Na Litwie mają powstać prywatne więzienia

Projekt, który umożliwi prywatnym przedsiębiorcom prowadzenie więzień, przygotowuje litewskie Ministerstwo Sprawiedliwości.

Zgodnie z projektem, więzienia – przeznaczone łącznie dla 200-300 osób – mają być zbudowane w miastach Plungé i Rukla. Osadzeni w nich więźniowie mieliby pracować w firmach właścicieli więzień i uzupełniać swoje wykształcenie.

Pomysł budowy prywatnych więzień był omawiany na niedawnej konferencji poświęconej reformie systemu więziennictwa na Litwie. W maju wchodzi na Litwie w życie nowy kodeks karny, kodeks karny wykonawczy i kodeks postępowania karnego.

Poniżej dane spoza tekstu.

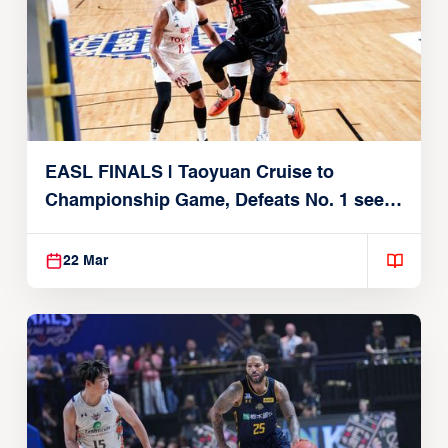
EASL FINALS | Taoyuan Cruise to
Championship Game, Defeats No. 1 seed
Alvark Tokyo
22 Mar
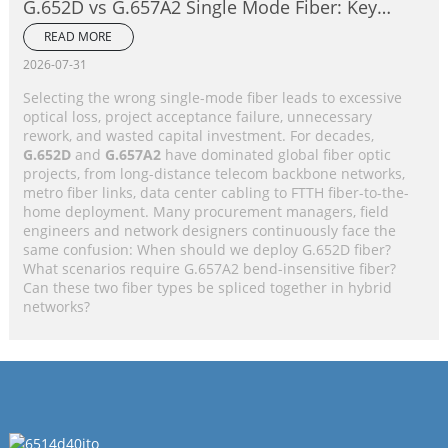
G.652D vs G.657A2 Single Mode Fiber: Key
Differences, Performance Comparison &
READ MORE
Application Selection Guide
2026-07-31
Selecting the wrong single-mode fiber leads to excessive
optical loss, project acceptance failure, unnecessary
rework, and wasted capital investment. For decades,
G.652D
and
G.657A2
have dominated global fiber optic
projects, from long-distance telecom backbone networks,
metro fiber links, data center cabling to FTTH fiber-to-the-
home deployment. Many procurement managers, field
engineers and network designers continuously face the
same confusion: When should we deploy G.652D fiber?
What scenarios require G.657A2 bend-insensitive fiber?
Can these two fiber types be spliced together in hybrid
networks?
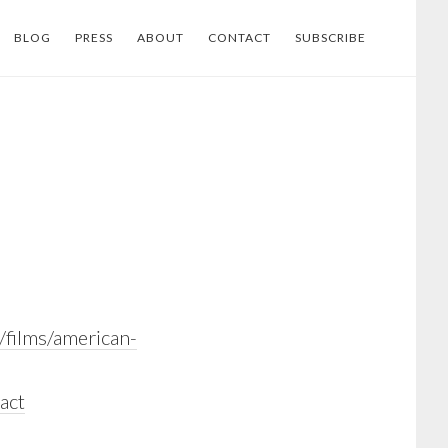
BLOG
PRESS
ABOUT
CONTACT
SUBSCRIBE
/films/american-
act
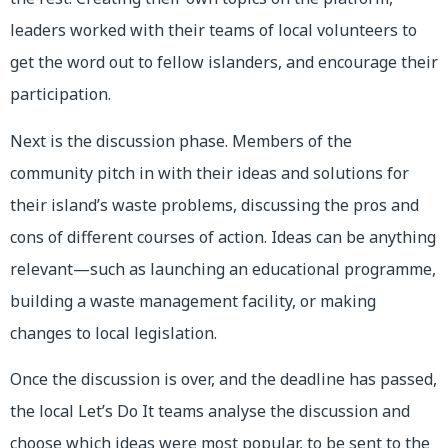
leaders worked with their teams of local volunteers to
get the word out to fellow islanders, and encourage their
participation.
Next is the discussion phase. Members of the
community pitch in with their ideas and solutions for
their island’s waste problems, discussing the pros and
cons of different courses of action. Ideas can be anything
relevant—such as launching an educational programme,
building a waste management facility, or making
changes to local legislation.
Once the discussion is over, and the deadline has passed,
the local Let’s Do It teams analyse the discussion and
choose which ideas were most popular, to be sent to the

Według ministra sprawiedliwości Vytautasa Markevičiusa, kodeksy przewidują wprowadzenie w życie nowego systemu karania za mniej groźne przestępstwa. Alternatywne kary, takie jak praca w służbach miejskich czy ograniczenie wolności, pozwolą na zaoszczędzenie przez państwo znacznych sum pieniędzy. Obecnie roczne nakłady na litewskie więzienia wynoszą około 50 mln litów.

Więzienia na Litwie są przepełnione, czemu sprzyja obowiązujący tu obecnie restrykcyjny kodeks. W litewskich zakładach karnych przebywa około 11.800 więźniów.